Em ofício enviado ao ministro José Dirceu, em outubro do ano passado, a prefeita diz-se ''desesperada''. O problema do garimpo na Reserva Roosevelt, escreveu ela ao ministro, ''é uma vergonha nacional''. No mesmo ofício, a prefeita adverte que corre ''sério risco de vida'' pela denúncia sobre a ilegalidade na extração de diamantes e pede ''ajuda sigilosa'' a Dirceu. A prefeita afirma que enviou ofícios também ao ministro da Justiça, Márcio Thomaz Bastos, e ao governador do Estado, Ivo Cassol, que agora responsabiliza a Funai pelas mortes.
Pelos dados do IBGE, o município de Espigão D'Oeste tem oficialmente 25 mil habitantes. Mas a prefeita garante que, com o crescimento rápido, já são 40 mil pessoas. O local do conflito fica a 100km do município. Segundo a prefeita, o garimpo atraiu vários grupos de interesse, inclusive representantes de empresas multinacionais de venda de diamantes, que estariam incentivando os garimpeiros a entrar na reserva.
- É muito figurão internacional. Gente do Canadá. Teve muito estrangeiro hospedado em hotel aqui - diz Lúcia.
Morreram muitos índios e muitos garimpeiros, até eclodir o conflito da Semana Santa, lembra a prefeita. Para ela, ''quem morreu são pessoas frágeis'', as menos culpadas em um esquema que envolve poder e riqueza. Alguns caciques, denuncia a prefeita, já entraram no rico negócio do diamante e exploram as áreas. Têm mansões em Cacoal e só andam em carros zero-quilômetro. A prefeita acredita que o processo de aculturação pode ter alterado o comportamento dos índios.
- O que estragou tudo foi a essência do homem: dinheiro, mulher e bebida. Hoje tem índio que só gosta de mulher novinha - afirma a prefeita.
A morte dos garimpeiros na reserva trouxe ainda mais problemas na área de segurança pública na região. A prefeita afirmou que cerca de 800 garimpeiros protestaram ontem na praça da cidade, próxima à prefeitura.
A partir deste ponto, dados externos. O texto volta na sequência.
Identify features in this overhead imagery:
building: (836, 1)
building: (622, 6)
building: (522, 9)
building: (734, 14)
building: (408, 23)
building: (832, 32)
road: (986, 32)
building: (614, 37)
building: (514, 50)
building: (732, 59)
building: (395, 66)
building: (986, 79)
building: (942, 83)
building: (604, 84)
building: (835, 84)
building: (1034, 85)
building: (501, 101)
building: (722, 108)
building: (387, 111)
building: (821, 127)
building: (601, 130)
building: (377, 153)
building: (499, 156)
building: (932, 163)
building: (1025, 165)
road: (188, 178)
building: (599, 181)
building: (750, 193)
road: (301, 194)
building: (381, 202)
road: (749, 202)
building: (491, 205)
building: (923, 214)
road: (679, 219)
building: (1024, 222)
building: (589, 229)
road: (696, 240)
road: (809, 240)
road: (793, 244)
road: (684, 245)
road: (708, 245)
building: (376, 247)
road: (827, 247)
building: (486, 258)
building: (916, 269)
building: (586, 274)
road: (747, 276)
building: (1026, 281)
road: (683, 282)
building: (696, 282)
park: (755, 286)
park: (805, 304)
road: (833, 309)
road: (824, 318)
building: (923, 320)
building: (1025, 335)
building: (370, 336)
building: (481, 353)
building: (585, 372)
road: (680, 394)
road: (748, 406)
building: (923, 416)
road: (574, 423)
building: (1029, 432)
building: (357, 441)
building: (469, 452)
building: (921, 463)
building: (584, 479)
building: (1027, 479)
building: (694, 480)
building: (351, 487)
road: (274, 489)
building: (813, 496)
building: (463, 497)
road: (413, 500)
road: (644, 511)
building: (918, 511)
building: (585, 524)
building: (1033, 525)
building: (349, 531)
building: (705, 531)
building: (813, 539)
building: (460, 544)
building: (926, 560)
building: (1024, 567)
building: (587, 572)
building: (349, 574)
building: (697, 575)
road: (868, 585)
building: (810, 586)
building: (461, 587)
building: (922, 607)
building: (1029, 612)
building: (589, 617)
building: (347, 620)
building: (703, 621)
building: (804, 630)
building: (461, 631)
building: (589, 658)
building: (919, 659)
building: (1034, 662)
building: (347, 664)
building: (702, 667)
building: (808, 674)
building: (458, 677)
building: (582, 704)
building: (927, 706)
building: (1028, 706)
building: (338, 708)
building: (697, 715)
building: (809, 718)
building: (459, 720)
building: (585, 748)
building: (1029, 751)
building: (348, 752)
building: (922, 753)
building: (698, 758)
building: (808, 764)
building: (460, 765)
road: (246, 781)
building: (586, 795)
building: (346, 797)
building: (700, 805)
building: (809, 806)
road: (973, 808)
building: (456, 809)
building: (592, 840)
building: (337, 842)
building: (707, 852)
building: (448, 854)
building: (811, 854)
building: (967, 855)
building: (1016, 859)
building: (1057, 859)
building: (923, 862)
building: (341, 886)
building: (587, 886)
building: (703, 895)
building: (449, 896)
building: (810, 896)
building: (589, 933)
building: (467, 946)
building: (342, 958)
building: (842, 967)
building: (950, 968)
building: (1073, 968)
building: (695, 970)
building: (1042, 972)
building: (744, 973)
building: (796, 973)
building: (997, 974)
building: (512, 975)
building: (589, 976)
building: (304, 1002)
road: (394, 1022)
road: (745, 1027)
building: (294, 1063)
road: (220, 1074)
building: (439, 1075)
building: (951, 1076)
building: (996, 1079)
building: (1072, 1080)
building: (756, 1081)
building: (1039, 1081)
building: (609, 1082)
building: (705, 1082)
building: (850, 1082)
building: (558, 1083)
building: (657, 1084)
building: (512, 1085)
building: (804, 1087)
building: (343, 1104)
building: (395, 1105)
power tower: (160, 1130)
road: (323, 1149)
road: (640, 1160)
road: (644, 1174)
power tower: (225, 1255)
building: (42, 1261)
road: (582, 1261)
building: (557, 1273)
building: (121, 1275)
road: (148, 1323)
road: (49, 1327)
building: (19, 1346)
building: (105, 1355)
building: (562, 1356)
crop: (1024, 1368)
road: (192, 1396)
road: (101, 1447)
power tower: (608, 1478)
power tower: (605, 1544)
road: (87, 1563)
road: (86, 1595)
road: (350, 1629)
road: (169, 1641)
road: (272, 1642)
Com faixas e cartazes, os garimpeiros pediam que os governos encontrassem e resgatassem todos os corpos dos desaparecidos no massacre da Reserva Roosevelt.
- Estou aqui com todas estas 800 pessoas. Viúvas, parentes, todos pedindo para buscar os corpos. É o maior massacre que já vimos por aqui - lamenta.

Sem punição
Luiz Queiroz
O presidente da Fundação Nacional do Índio (Funai), Mércio Pereira, afirmou ontem que não condenará os índios cintas-largas pelo assassinato de 29 garimpeiros em um conflito em Rondônia. Afirmou que os invasores sabiam do risco.
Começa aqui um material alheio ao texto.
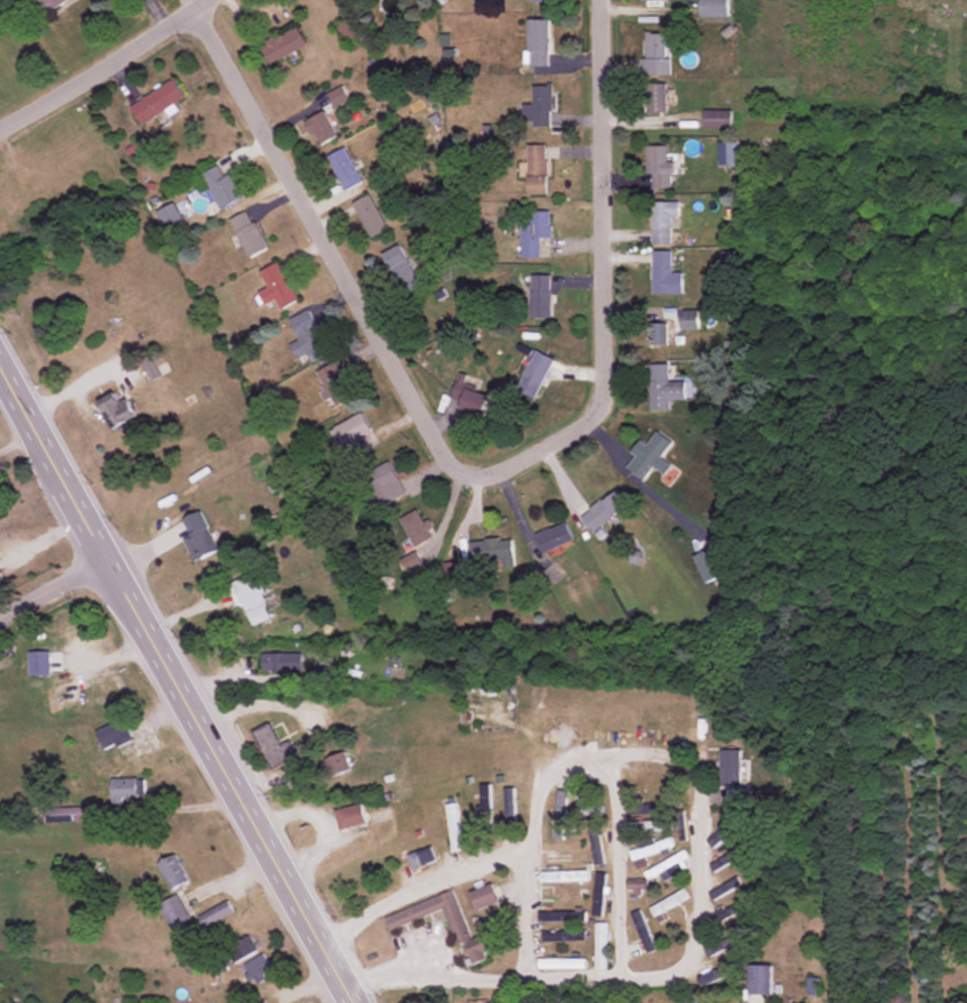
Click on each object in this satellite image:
building: (542, 0)
building: (654, 2)
building: (54, 4)
building: (713, 8)
road: (157, 13)
building: (351, 31)
building: (539, 42)
building: (284, 44)
building: (656, 53)
road: (104, 63)
building: (655, 97)
building: (158, 100)
building: (540, 105)
building: (717, 118)
building: (322, 128)
building: (727, 153)
building: (658, 166)
building: (538, 168)
building: (345, 169)
building: (222, 187)
building: (370, 215)
building: (171, 216)
building: (663, 220)
building: (534, 232)
building: (249, 233)
road: (325, 246)
building: (402, 269)
building: (664, 274)
road: (603, 280)
building: (277, 287)
building: (539, 296)
building: (689, 320)
building: (658, 333)
building: (308, 337)
building: (535, 373)
building: (334, 384)
building: (663, 388)
building: (471, 400)
building: (119, 412)
building: (354, 435)
building: (651, 457)
building: (384, 485)
building: (604, 510)
building: (416, 528)
building: (199, 536)
building: (554, 537)
building: (491, 550)
building: (710, 565)
building: (453, 574)
road: (53, 589)
building: (253, 599)
building: (39, 662)
building: (282, 662)
road: (177, 685)
building: (114, 734)
building: (274, 747)
building: (338, 764)
building: (730, 766)
building: (656, 785)
building: (126, 789)
building: (485, 807)
building: (647, 809)
building: (510, 811)
building: (589, 811)
building: (350, 817)
building: (681, 825)
building: (649, 826)
road: (697, 826)
building: (454, 827)
building: (724, 831)
building: (596, 845)
building: (652, 849)
building: (422, 857)
building: (725, 861)
building: (75, 868)
road: (613, 868)
building: (173, 872)
building: (565, 876)
road: (528, 879)
road: (419, 886)
building: (635, 887)
building: (723, 889)
building: (599, 895)
building: (485, 897)
building: (562, 897)
building: (669, 902)
building: (175, 911)
building: (217, 915)
building: (561, 917)
building: (449, 924)
building: (643, 932)
building: (563, 936)
building: (724, 945)
building: (601, 947)
building: (243, 949)
building: (562, 964)
building: (257, 968)
building: (719, 974)
road: (433, 976)
road: (650, 976)
building: (760, 979)
building: (812, 987)
road: (349, 1001)
building: (687, 1001)

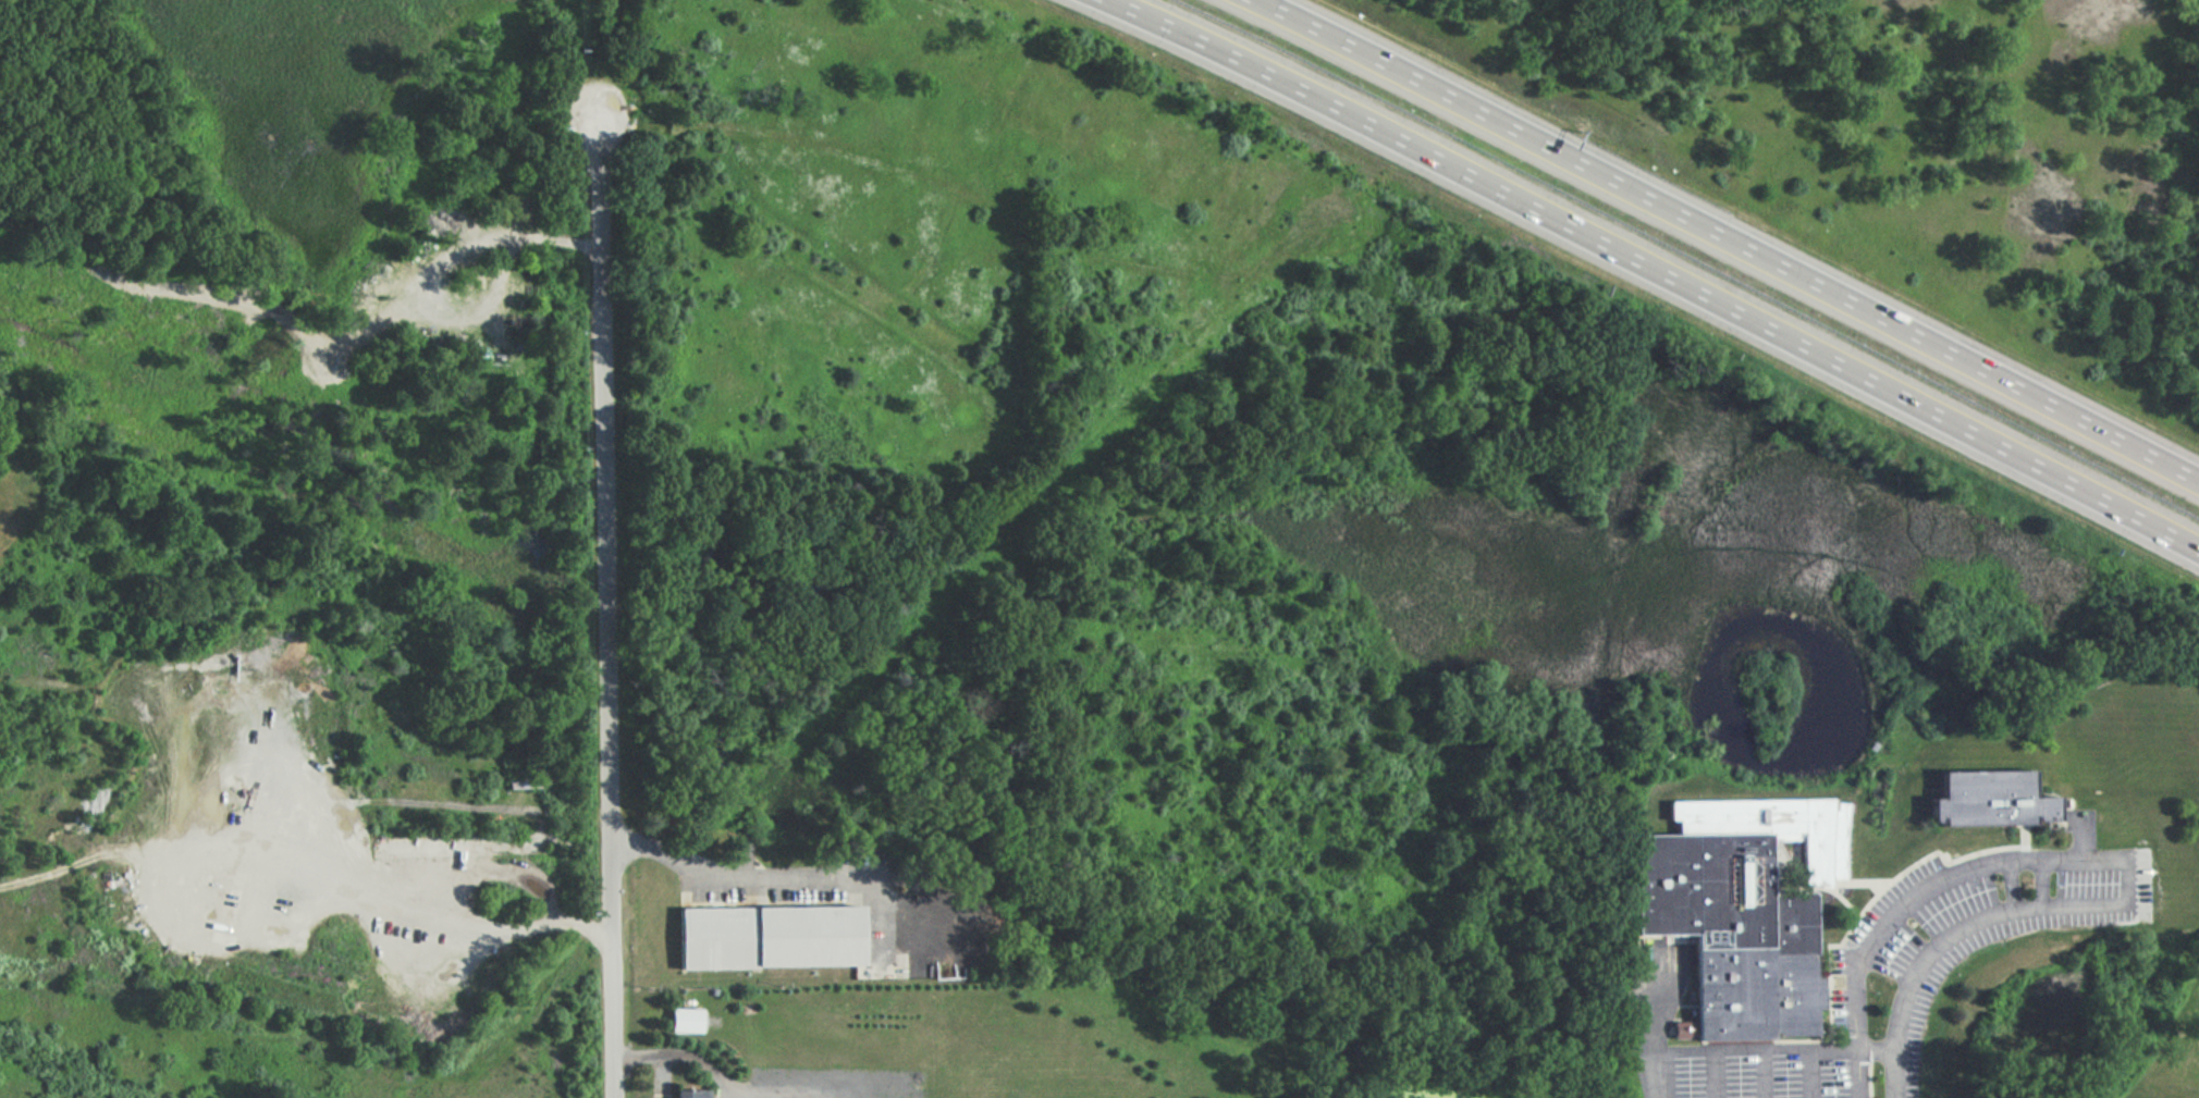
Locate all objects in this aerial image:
road: (1663, 203)
road: (1649, 272)
road: (2127, 445)
road: (606, 606)
building: (1990, 800)
road: (725, 874)
road: (1933, 888)
building: (1743, 908)
road: (1953, 936)
building: (772, 939)
building: (686, 1022)
road: (1650, 1038)
road: (1773, 1052)
road: (660, 1073)
road: (1811, 1074)
road: (1713, 1075)
road: (1764, 1075)
road: (724, 1080)
building: (688, 1093)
- Sou humanista. Não acredito na morte nem na violência. Não posso, entretanto, ficar condenando os índios por defenderem seu território. Os garimpeiros sabiam do risco.
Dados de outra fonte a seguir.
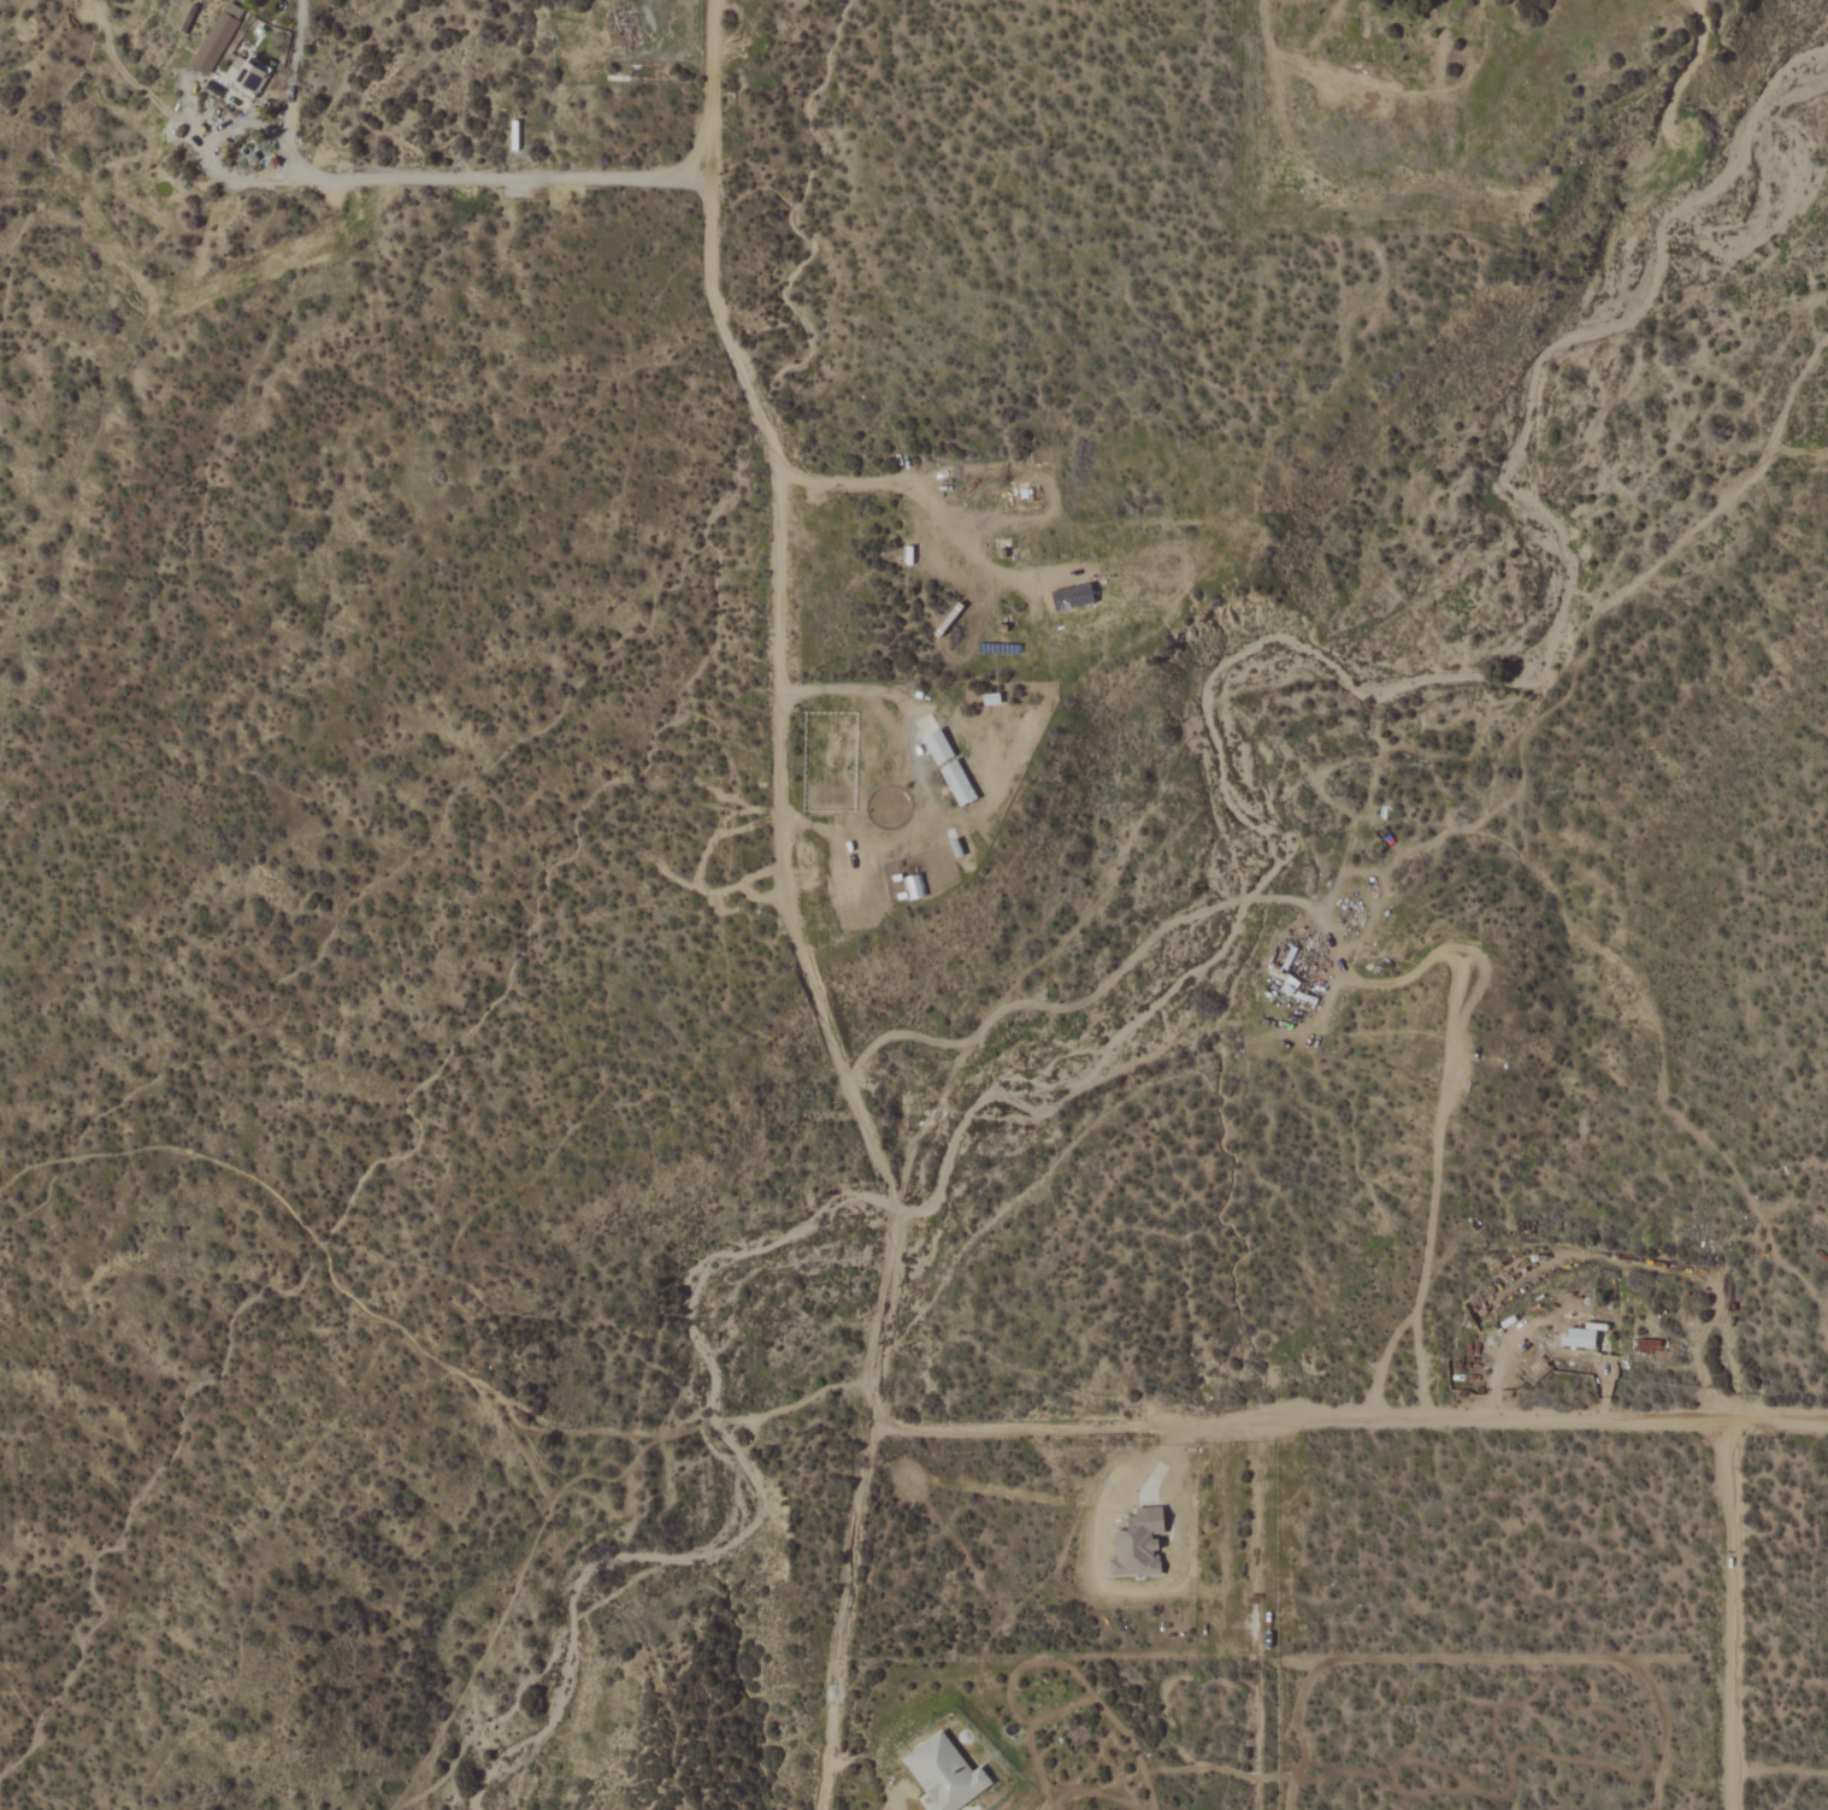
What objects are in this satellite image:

Mércio Pereira disse ainda que a instituição defenderá os índios envolvidos nas mortes de garimpeiros na Reserva Roosevelt, no Sul de Rondônia, caso a Polícia Federal resolva prender suspeitos.
O presidente da Funai garante não estar preocupado quanto à possibilidade de ser exonerado, como querem alguns parlamentares do PT, entre eles Lindberg Farias (RJ).
- A presidência da Funai é um cargo sujeito a esses tipos de problemas - afirmou.
Mércio repetiu ontem o que vem dizendo há dois dias. Defendeu os cintas-largas e argumentou que estão apenas defendendo as suas terras.
- Temos de entender que o território indígena não é como uma propriedade privada. As terras dos povos indígenas são uma extensão de sua vida, de sua cultura. Eles têm de lutar por ela - defendeu.
Mércio participou ontem de solenidade em comemoração ao Dia do Índio, na sede da Funai. O ministro da Justiça, Márcio Thomaz Bastos, não compareceu ao evento e mandou representante.
O presidente da Funai afirmou ser contra ataques violentos e mortes.
- Nenhuma guerra deveria acontecer - disse, ressaltando que, no caso dos índios, apenas defenderam suas terras.
O presidente da Funai lançou ontem o selo Orlando Villas-Bôas, em homenagem ao sertanista, e condecorou com medalhas algumas autoridades. O senador Eduardo Suplicy (PT/SP), um dos parlamentares que apóia a gestão de Mércio, foi um dos agraciados.

Corpos são resgatados
Com uma rede e um helicóptero, a Polícia Federal resgatou no fim da manhã de ontem 26 corpos de garimpeiros das terras indígenas dos cintas-largas, em Espigão D'Oeste, a 534km de Porto Velho. Os garimpeiros foram mortos possivelmente por índios na disputa por diamantes no local.
O delegado Mauro Sposito disse que continuam as buscas por corpos. Para o Sindicato dos Garimpeiros de Espigão D'Oeste, ''com certeza'', mais 35 homens foram mortos por índios na área. A PF não tem o número de desaparecidos.
Enrolados em lonas amarelas, os corpos foram levados de helicóptero de uma clareira na mata, na terra indígena, até a pista de pouso ao lado de uma usina de extração de calcário, em Pimenta Bueno. O local fica a 35km da entrada da área indígena.
O helicóptero fez duas viagens. Em cada uma, levou 13 corpos suspensos no ar em uma rede de corda de 25 metros quadrados. Na pista, oito policiais militares puseram, um a um, os cadáveres em avião monomotor da PF. A aeronave vez duas viagens entre a pista da usina e o Aeroporto de Ji-Paraná, a 190km do local, para levar os corpos.
De Ji-Paraná, os mortos foram transportados em caminhão-baú para o IML de Porto Velho. Um ônibus saiu ontem à noite de Espigão D'Oeste levando familiares de garimpeiros para realizarem o reconhecimento dos corpos.
- Será muito se reconhecerem pelo menos três dos 26 mortos. Eles foram mutilados - disse Gilton Muniz, presidente do sindicato dos garimpeiros.
O sertanista Apoena Meireles, designado pela Funai para acompanhar o conflito, informou que as lideranças indígenas não aceitaram dar entrevistas.
Desde quinta-feira passada os policiais sobrevoavam a área em busca de corpos, mas foi a Funai e a Polícia Florestal, responsável por fiscalizar a reserva indígena, que localizaram os 26 cadáveres na sexta-feira.